__TO-DO ITEM__: Keep to one stretch of the data below, the lines from the one with "line: (735, 359) -> (655, 267), added" up to and including the one with "line: (309, 1211)", and return that stretch exactly.

__LISTED RECORDS__:

[Start of Attachment]

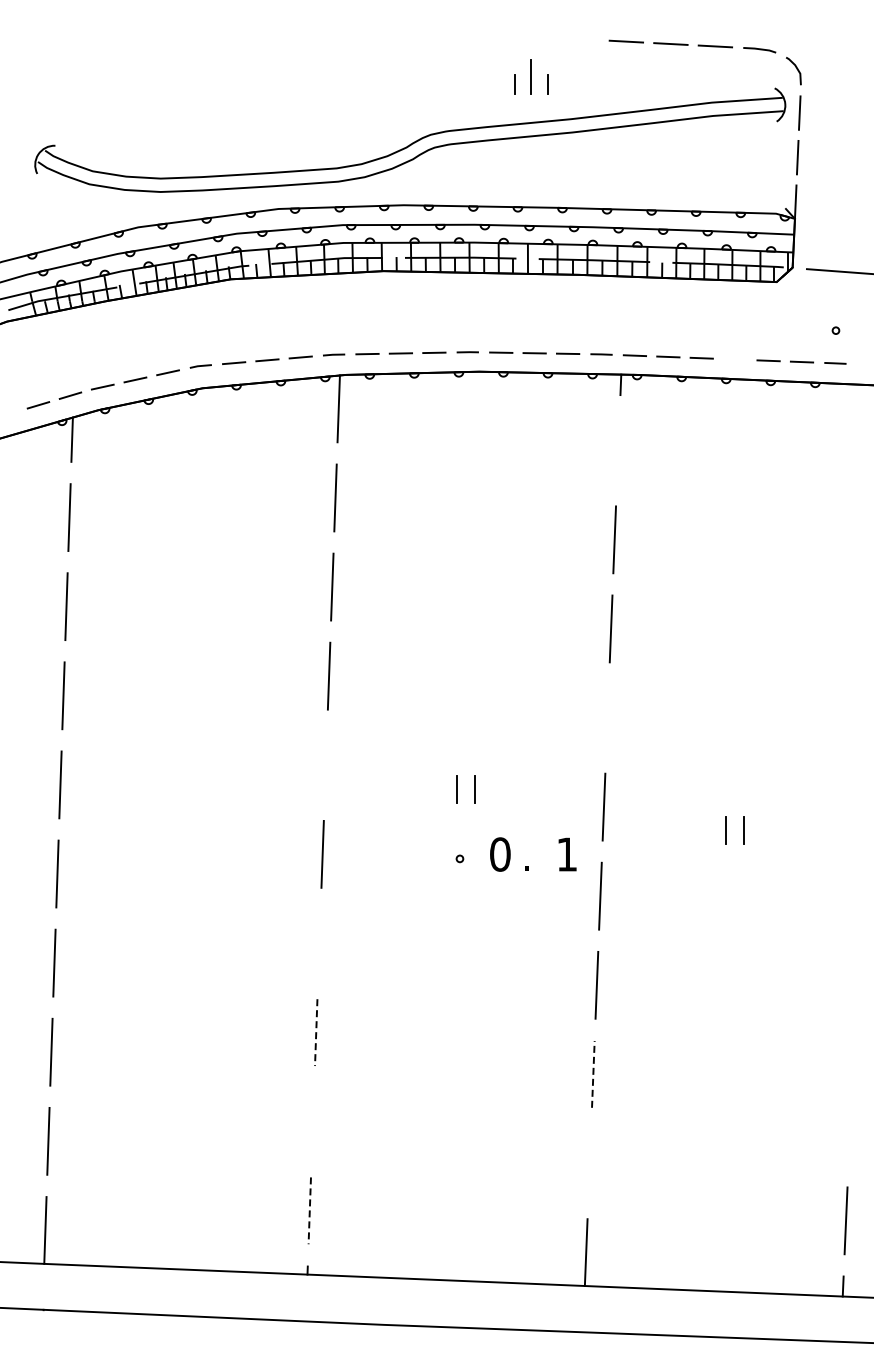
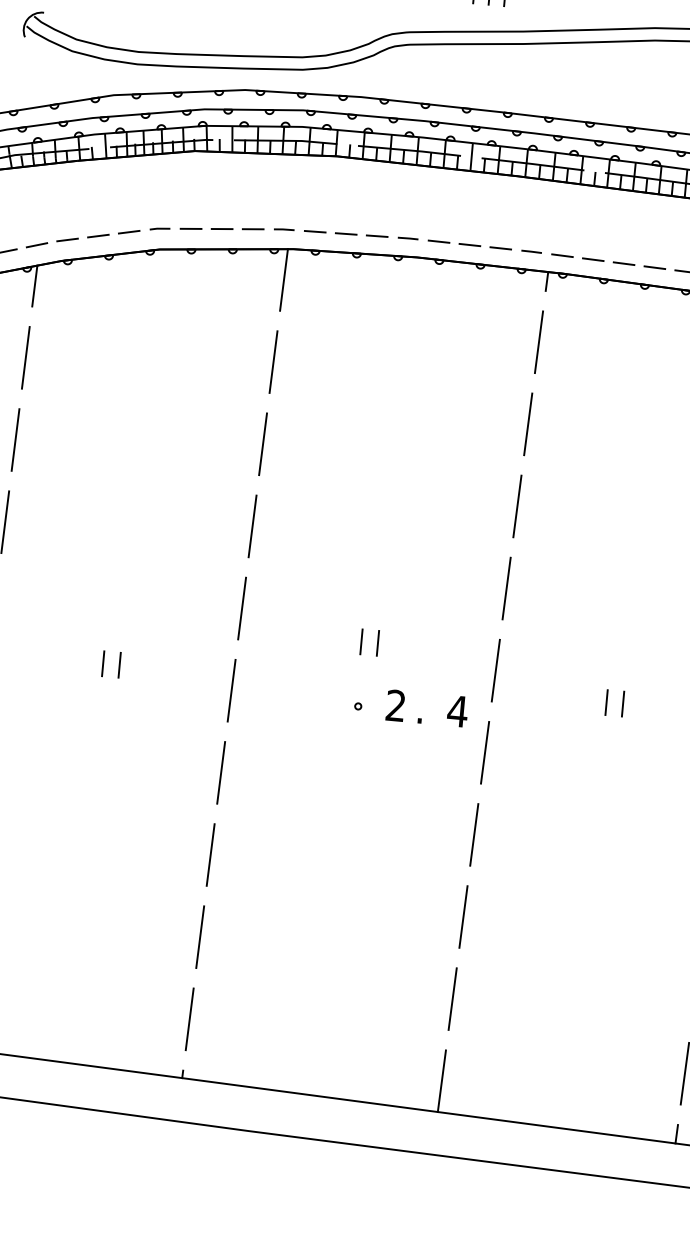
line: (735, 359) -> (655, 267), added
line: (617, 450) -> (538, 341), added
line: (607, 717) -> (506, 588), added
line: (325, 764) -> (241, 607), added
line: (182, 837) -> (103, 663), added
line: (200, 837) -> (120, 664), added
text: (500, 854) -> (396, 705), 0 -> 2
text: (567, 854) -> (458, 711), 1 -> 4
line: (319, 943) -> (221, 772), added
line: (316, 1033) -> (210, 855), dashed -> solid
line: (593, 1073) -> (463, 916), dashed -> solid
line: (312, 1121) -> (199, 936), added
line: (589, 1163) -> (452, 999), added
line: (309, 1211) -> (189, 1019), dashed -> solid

[End of Attachment]
[Start of Attachment]

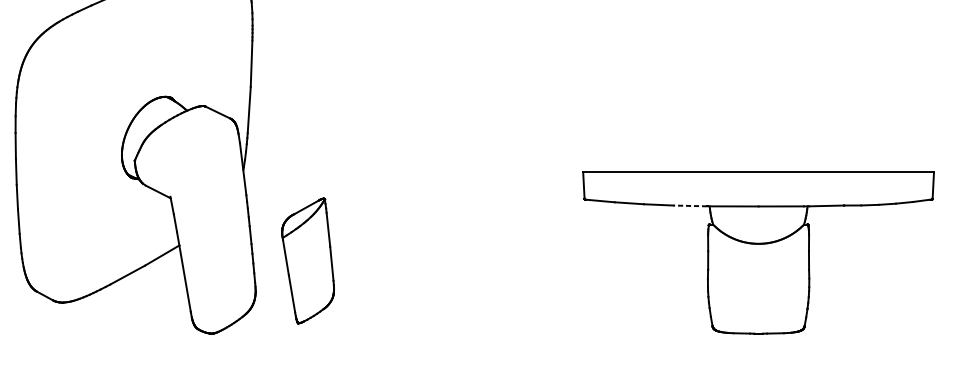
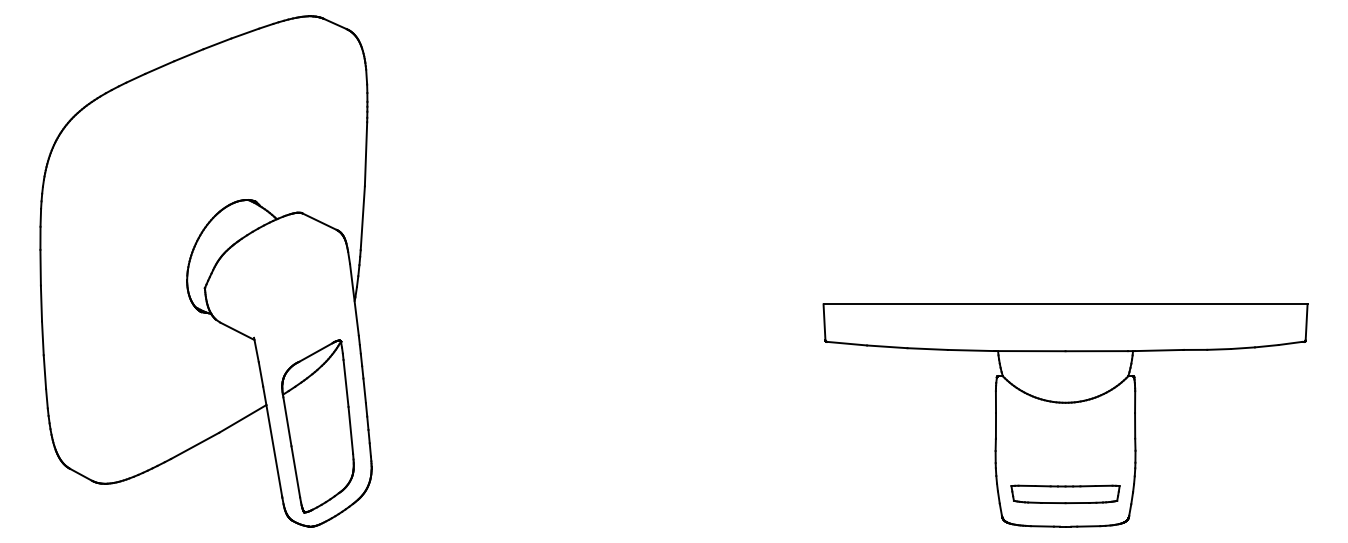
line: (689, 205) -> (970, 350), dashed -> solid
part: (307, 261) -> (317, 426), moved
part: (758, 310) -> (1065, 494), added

[End of Attachment]

__SOLUTION TO THE PROBLEM__:
line: (735, 359) -> (655, 267), added
line: (617, 450) -> (538, 341), added
line: (607, 717) -> (506, 588), added
line: (325, 764) -> (241, 607), added
line: (182, 837) -> (103, 663), added
line: (200, 837) -> (120, 664), added
text: (500, 854) -> (396, 705), 0 -> 2
text: (567, 854) -> (458, 711), 1 -> 4
line: (319, 943) -> (221, 772), added
line: (316, 1033) -> (210, 855), dashed -> solid
line: (593, 1073) -> (463, 916), dashed -> solid
line: (312, 1121) -> (199, 936), added
line: (589, 1163) -> (452, 999), added
line: (309, 1211) -> (189, 1019), dashed -> solid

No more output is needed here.